Nous organisons chaque année des Journées, ouvertes au public, qui réunissent environ cent trente personnes. Les dernières, sur le thème « Gagner sa vie », nous ont permis non seulement d’exposer des cas, mais aussi de montrer à un public non initié comment opère la psychanalyse. Les réunions cliniques qui ont lieu dans notre cabinet tous les quinze jours donnent lieu à des discussions très animées sur les cas. Cette année nous avons choisi comme thème d’investigation, le temps dans toutes ses modalités.

À partir de cette expérience nous avons lancé au NUCEP un département de recherche sur la psychanalyse appliquée. Nous y invitons à présenter leurs expériences des collègues d’Espagne et d’autres pays de l’AMP. Ce département fait partie des enseignements donnés au NUCEP. Andrés Borderias et moi-même en sommes responsables, tandis que l’équipe du CPA est responsable de l’organisation de certaines réunions.

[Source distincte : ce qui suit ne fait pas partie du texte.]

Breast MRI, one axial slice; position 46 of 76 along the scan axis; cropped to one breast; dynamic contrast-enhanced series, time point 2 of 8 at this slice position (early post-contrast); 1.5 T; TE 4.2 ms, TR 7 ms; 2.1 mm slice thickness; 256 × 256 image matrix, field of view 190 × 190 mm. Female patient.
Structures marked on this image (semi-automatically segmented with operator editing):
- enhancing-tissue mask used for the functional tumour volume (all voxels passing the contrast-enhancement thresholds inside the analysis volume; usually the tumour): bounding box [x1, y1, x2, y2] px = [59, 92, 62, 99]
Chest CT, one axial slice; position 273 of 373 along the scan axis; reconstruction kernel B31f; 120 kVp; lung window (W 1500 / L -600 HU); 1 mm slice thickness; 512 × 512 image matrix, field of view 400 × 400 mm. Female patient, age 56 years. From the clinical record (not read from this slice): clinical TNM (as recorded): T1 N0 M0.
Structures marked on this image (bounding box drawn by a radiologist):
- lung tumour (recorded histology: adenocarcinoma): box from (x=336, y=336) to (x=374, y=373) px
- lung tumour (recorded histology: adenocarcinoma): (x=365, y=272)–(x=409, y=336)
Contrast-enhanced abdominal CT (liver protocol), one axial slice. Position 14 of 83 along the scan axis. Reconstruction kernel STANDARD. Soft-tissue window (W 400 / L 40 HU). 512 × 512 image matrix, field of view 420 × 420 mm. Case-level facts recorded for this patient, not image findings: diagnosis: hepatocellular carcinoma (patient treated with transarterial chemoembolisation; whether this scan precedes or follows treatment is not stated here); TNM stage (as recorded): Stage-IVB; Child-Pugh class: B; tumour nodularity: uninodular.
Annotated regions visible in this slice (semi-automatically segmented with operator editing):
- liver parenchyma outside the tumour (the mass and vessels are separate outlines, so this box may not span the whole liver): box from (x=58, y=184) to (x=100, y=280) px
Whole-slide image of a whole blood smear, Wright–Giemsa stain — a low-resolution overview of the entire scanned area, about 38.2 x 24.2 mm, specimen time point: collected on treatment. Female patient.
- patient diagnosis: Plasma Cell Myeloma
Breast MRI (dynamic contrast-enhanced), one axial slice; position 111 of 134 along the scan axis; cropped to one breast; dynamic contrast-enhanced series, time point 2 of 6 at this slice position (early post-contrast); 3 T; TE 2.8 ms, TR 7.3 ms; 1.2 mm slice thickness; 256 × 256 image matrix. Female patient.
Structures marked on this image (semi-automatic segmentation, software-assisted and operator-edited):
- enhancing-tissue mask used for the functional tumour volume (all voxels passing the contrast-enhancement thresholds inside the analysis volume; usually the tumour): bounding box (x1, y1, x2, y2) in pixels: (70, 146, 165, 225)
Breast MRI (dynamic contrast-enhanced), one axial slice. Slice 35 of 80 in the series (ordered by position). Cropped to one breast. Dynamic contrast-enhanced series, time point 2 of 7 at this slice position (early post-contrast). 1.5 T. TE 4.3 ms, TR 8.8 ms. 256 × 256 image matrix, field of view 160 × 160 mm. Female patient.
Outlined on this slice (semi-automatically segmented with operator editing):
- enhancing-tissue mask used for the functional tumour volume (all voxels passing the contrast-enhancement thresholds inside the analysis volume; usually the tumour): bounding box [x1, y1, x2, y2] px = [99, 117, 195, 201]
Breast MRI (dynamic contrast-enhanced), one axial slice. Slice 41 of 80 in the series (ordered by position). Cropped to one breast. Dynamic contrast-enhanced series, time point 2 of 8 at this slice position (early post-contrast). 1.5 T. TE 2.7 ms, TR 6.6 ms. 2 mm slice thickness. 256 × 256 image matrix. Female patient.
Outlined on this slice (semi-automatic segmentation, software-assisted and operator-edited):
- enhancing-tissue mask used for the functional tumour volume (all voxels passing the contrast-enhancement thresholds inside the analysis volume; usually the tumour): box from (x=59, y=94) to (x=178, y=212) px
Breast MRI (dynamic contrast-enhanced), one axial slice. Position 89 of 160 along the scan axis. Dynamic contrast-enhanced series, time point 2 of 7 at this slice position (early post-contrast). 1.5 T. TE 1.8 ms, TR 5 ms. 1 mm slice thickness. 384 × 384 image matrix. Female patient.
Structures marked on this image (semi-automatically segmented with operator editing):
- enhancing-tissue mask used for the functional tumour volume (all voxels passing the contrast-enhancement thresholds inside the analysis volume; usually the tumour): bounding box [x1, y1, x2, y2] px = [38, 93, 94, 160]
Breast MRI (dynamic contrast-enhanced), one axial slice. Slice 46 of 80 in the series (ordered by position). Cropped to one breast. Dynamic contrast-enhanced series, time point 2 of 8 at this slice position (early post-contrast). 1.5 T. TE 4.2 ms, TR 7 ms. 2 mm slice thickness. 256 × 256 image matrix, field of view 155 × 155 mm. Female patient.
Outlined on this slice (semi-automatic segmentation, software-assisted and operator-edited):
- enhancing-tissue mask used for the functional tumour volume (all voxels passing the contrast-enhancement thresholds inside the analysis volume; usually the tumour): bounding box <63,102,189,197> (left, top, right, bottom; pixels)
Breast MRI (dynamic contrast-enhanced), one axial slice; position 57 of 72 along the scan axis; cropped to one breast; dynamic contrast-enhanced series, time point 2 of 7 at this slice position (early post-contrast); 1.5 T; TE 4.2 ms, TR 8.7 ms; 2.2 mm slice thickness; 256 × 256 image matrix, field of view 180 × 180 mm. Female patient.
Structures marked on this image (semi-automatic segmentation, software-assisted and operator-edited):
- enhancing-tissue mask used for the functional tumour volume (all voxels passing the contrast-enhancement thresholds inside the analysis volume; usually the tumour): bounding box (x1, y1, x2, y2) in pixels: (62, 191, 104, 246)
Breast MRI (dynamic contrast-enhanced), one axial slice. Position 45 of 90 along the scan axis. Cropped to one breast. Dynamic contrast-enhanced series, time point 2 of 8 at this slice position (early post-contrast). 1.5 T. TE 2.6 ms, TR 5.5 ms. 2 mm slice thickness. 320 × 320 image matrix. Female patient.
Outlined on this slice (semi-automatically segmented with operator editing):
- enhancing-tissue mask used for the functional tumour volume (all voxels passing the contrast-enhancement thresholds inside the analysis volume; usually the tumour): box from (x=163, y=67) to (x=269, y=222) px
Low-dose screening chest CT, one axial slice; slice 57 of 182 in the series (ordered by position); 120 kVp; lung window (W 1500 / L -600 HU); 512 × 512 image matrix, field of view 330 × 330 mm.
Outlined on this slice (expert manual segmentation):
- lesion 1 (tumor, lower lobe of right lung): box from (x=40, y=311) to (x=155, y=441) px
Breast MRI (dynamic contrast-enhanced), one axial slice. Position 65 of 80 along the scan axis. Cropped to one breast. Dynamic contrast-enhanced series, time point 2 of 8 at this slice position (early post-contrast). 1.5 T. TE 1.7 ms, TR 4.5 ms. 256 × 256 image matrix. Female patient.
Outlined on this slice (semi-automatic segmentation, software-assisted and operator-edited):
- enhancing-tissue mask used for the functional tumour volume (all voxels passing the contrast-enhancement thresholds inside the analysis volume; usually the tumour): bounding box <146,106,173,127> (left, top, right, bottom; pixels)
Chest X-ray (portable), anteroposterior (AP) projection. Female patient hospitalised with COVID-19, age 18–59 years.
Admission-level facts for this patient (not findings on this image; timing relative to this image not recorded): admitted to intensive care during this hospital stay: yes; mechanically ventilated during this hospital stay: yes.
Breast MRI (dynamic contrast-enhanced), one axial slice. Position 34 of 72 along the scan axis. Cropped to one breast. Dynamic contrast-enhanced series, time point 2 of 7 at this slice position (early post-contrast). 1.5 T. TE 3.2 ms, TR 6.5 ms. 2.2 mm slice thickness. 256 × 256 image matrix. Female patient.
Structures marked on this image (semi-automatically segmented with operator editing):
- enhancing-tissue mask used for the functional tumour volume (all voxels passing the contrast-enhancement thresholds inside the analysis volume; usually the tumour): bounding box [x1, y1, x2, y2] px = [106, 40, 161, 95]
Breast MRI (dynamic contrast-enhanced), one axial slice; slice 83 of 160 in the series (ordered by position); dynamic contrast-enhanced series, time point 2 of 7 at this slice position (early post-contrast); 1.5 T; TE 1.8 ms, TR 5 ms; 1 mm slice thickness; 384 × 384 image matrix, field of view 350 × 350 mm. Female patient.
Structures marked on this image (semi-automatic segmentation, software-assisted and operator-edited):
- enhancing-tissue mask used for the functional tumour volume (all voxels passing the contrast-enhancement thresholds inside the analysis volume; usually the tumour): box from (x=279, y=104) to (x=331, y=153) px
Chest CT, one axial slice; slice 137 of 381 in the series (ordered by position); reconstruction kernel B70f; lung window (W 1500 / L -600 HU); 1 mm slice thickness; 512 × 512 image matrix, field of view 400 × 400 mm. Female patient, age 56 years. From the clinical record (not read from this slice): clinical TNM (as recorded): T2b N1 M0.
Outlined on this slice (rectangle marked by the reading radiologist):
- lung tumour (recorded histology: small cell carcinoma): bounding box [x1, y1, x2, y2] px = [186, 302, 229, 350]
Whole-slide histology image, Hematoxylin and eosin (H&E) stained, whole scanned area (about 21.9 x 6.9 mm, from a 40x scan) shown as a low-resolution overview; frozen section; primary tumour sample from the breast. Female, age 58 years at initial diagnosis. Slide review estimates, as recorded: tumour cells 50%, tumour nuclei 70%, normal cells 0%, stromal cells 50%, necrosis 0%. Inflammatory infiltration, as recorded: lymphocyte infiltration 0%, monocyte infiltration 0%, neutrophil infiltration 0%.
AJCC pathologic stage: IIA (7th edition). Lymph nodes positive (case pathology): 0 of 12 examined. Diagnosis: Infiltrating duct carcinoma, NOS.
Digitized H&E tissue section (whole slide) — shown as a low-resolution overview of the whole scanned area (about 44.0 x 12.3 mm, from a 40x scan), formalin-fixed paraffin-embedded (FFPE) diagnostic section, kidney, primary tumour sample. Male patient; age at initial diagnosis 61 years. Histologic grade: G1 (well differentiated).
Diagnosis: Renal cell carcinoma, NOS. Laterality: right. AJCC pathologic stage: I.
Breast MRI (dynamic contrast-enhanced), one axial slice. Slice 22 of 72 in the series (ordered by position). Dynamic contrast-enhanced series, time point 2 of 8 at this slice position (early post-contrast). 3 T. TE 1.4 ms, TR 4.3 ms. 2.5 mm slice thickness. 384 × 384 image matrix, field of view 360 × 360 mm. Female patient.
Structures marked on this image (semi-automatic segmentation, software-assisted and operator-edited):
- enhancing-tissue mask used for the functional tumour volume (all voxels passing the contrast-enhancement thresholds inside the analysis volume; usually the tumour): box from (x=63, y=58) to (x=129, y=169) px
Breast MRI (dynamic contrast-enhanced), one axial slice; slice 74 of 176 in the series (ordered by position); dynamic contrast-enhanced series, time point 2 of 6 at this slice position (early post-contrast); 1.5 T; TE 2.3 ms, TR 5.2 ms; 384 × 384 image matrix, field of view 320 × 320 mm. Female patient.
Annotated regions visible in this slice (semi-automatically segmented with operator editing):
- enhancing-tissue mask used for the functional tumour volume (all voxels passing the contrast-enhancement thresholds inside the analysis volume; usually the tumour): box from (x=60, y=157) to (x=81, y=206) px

Je conclurai avec une brève vignette clinique. Un jeune universitaire s’adresse au CPA pour un mal-être diffus. La confrontation avec un analyste, inhabituelle, lui paraît bien étrange. Que lui arrive-t-il ? Il ne sait pas bien. Il y a comme une apathie dans sa façon de parler, mais il s’y engage, et il dit : « Ils m’ont supprimé le numéro matricule de l’université pour ne pas m’annoncer qu’il fallait payer le second versement. » Je lui demande : « Devait-on vous en avertir ? » « En fait, je ne me suis pas soucié du second délai de versement. Cela m’est déjà arrivé l’an dernier, j’avais oublié le dernier versement. Je ne le paye pas avec mon argent… si c’était le cas, je ne l’oublierais pas », ajoute-t-il. « Ah! » lui dis-je, et je mets fin à la séance. Il m’avertit qu’il ne pourra venir à la suivante parce qu’il doit aller à un championnat de rugby. Lors de la séance suivante, il me dit : « J’ai réfléchi à ce dont nous avions discuté. J’ai trouvé un travail à temps partiel. » « Très bien ! » lui dis-je. « Si un jour vous voulez faire une analyse, vous pourrez payer les séances avec votre argent. » Il me demande mon numéro d’appel et me fait ses adieux.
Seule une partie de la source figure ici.